Alte Kirchen sind voller Symbole. Manche sind recht einfach zu erkennen, manche findet man erst beim genaueren Hinsehen. Und wieder andere sind so gut versteckt, dass sich die Wissenschaft bis heute nicht in ihrer Deutung sicher ist. Symbole finden sich dabei nicht nur an gotischen Kathedralen, sogar an der alten Griesheimer Dorfkirche, der Lutherkirche, gibt es sie zu entdecken. Und das schon am Eingang.
Am Ende der Pfarrgasse befindet sich der heutige Hauptzugang zur Lutherkirche. Zwischen zwei klassizistischen Sandsteinpfeilern findet man dort ein schmiedeeisernes Tor, das, je nach Tageszeit, den Weg zum Kirchhof versperrt oder freigibt.

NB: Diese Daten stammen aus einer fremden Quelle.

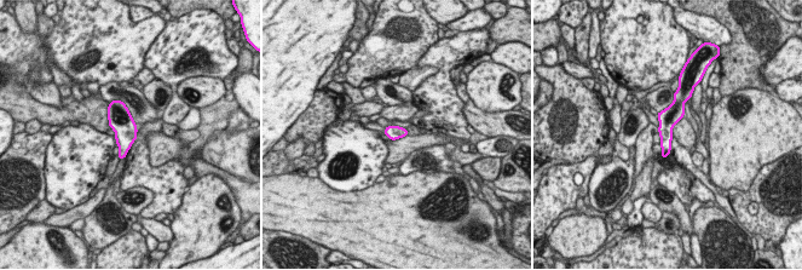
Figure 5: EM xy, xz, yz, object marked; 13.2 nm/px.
keep()
one neuron here

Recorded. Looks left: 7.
view(em, 3.6 µm, planes, tint, figure 1, (537, 29))
calibre changes

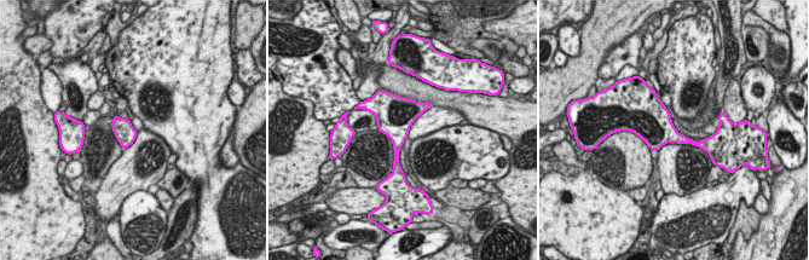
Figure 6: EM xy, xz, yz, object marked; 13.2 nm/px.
keep()
all the same neuron

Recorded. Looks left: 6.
view(em, 3.6 µm, planes, plain, figure 1, (415, 39))
sharp bend

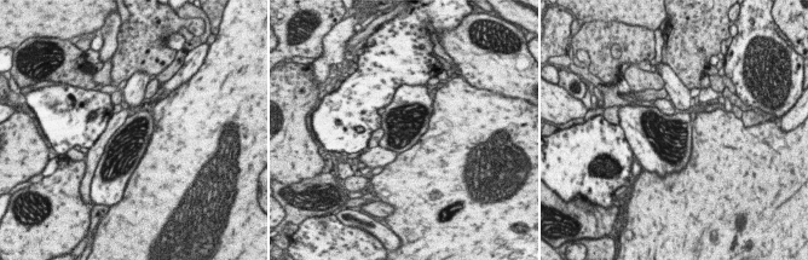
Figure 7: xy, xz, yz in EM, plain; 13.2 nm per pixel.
view(em, 3.6 µm, planes, borders, same)
what lies round it

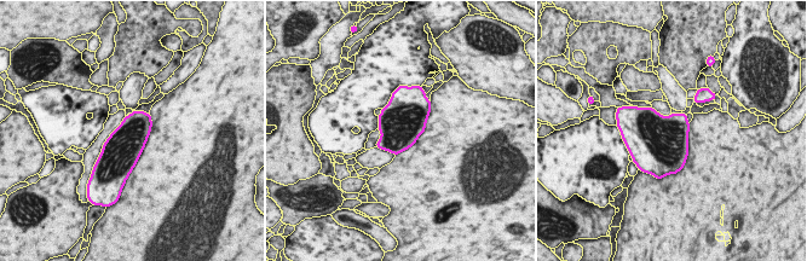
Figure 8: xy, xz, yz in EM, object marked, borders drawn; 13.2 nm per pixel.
keep()
one neuron here

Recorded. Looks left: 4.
done(no edits, rest unchecked)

Das zweiflügelige Tor ist relativ schlicht gehalten, wahrscheinlich ist es auch nicht sonderlich alt. Im wesentlichen besteht es aus senkrechten Stäben, die oben und unten über waagerechte Profile zusammengehalten werden. Innerhalb der Torfläche sind aber drei Symbole eingearbeitet. Der von außen gesehene linke Flügel zeigt ein Kreuz, der rechte einen Anker. In der Mitte, über dem Schloss, findet sich ein Herz.
Was bedeuten die drei Elemente? Sicher ist: Sie entspringen nicht irgendeiner künstlerischen Laune des Schlossers. Vielmehr stehen sie für den Glauben (=Kreuz), die Hoffnung (=Anker) und die Liebe (=Herz).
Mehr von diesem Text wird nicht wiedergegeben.